— Exercícios —
**1.** Que pessoas são nomeadas no texto sobre o blues e a cheia do Mississippi?
**2.** Dê continuidade ao texto sobre o blues e a cheia do Mississippi, escrevendo o parágrafo que se segue à citação final.

— Texto para leitura —
↓

Mas não se pense que a vida dessa gente era fácil nas cidades onde se instalavam. Tinham de trabalhar no duro nas fábricas, como todos os outros, até surgir uma oportunidade de serem valorizados através da sua música. Muddy Waters, por exemplo, um dos maiores intérpretes do Blues moderno, partiu da sua plantação de Stovall  para Chicago em 1943, andou durante anos a guiar camiões durante o dia e a tocar à noite onde calhava, e só no final dessa década começou a ter algum sucesso, após ter assinado pela Chess Records. Mas por cada um que obtinha sucesso, muitos outros se mantiveram na obscuridade.

Em 1927 uma verdadeira tragédia económica e social abateu-se sobre o Mississippi, fazendo com que a “Highway 61” não fosse apenas o caminho dos bluesmen, mas de uma boa parte da população do Delta, expulsa à força das suas terras. Após semanas de chuva intensa, vários diques de água cederam em Abril desse ano e o rio Mississippi transbordou, provocando uma cheia gigantesca que ainda hoje é considerada a maior tragédia do género em toda a história dos Estados Unidos. Apenas no Verão desse ano a situação começou a normalizar. Cidades ficaram inundadas, plantações foram devastadas e estima-se que metade da população negra do Delta do Mississippi foi obrigada a emigrar para o Norte, à procura de condições de subsistência na grande indústria de Detroit e nos grandes matadouros de Chicago.

Tanto o Blues como a Folk têm uma grande capacidade para captar e integrar nas suas “letras” os acontecimentos e as histórias do dia-a-dia, pelo que não é estranhar que, pouco tempo depois, muitas tenham sido as músicas que se debruçaram sobre este desastre ecológico. A mais conhecida das quais é capaz de ser “High Water Everywhere”, que Charley  Patton compôs no ano seguinte. Mais de 70 anos depois, Bob Dylan  - Mr. Zimmerman again! – rendeu-lhe uma bela homenagem, com “High Water (for Charley Patton), que faz parte do seu álbum “Love and Theft”, de 2001.

A tragédia da cheia não atingiu apenas o Estado do Mississippi, mas também muitos outros estados limítrofes. A fuga das populações foi massiva e estima-se que, só no Estado do Mississippi, um quarto de toda a população negra tenha emigrado para o Norte. E com ela muitos bluesmen. Quase sempre pela “Highway 61”…

No “Delta Blues Museum” de Clarksdale encontrei uma frase de um tal Mike Rewe, estudioso do “Chicago Blues”, que achei curiosa e que resume toda a história:

“While segregation created the blues, migration spread the message”

↑

— Listagem —
↓

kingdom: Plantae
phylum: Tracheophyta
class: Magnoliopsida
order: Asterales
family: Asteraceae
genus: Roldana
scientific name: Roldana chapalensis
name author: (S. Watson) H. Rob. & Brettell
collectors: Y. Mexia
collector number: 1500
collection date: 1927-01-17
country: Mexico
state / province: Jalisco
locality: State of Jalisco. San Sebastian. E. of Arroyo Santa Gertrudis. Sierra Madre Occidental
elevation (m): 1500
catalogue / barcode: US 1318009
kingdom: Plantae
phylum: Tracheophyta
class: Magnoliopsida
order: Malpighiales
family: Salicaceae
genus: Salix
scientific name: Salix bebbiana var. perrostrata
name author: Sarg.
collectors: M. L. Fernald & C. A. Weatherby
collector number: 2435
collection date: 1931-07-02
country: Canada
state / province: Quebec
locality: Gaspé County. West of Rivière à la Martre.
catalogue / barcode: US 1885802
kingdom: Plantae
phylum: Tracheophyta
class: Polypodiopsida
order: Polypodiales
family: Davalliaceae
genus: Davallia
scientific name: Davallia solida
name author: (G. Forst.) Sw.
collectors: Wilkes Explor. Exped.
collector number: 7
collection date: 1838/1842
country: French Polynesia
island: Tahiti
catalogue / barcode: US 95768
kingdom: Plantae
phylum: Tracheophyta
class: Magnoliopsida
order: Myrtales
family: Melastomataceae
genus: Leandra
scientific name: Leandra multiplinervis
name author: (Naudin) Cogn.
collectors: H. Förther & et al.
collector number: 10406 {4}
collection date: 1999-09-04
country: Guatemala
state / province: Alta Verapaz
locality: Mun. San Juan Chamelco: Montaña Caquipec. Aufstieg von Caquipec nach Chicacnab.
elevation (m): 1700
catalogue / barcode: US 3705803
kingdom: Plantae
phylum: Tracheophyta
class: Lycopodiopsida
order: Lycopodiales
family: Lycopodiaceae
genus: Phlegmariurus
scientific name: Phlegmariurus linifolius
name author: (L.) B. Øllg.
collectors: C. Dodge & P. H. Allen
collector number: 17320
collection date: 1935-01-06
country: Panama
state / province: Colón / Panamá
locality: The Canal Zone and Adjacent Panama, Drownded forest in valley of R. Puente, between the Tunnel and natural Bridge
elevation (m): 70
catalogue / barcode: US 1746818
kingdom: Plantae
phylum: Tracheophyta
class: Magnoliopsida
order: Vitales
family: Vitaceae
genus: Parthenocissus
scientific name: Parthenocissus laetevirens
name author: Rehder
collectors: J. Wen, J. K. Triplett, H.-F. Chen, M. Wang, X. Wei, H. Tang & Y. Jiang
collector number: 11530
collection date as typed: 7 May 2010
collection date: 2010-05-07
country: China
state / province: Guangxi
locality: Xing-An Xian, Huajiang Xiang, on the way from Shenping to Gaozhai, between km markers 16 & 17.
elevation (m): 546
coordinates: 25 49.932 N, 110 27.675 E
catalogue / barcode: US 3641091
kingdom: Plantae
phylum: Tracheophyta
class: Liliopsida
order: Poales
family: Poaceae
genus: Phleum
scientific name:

↑

— Respostas por ordem —
**1.** Muddy Waters, Charley Patton, Bob Dylan (também referido como Mr. Zimmerman) e Mike Rewe.

**2.**
Quer isto dizer que se esta tragédia afetou em muito a situação do Mississippi e dos músicos do Delta, não afetou tanto os blues a nível nacional. Tanto mais que a indústria discográfica estava em verdadeira fase de expansão e que toda essa população negra deslocada para o Norte, impossibilitada de escutar “ao vivo” a música que no seu dia-a-dia sempre se tinham habituado a ouvir, vai tornar-se a população-alvo dos chamados “Race Records”.

As gravações de Blues não começaram nessa altura, mas muitos anos antes. Embora se trate de um instrumental que pouco tem a ver com o género vocal de que estou a falar, consta que a primeira gravação de uma música a conter blues no seu título foi “Memphis Blues”, que W.C. Hardy gravou para a Victor em 1914 (Mr. Zimmerman, que nestas coisas não perde pitada, far-lhe-á também uma referência no seu “Suck Inside the Mobile with the Memphis Blues Again…). Essas gravações tiveram uma difusão relativamente restrita, tanto mais que as condições de reprodução não estavam ao alcance de todas as bolsas.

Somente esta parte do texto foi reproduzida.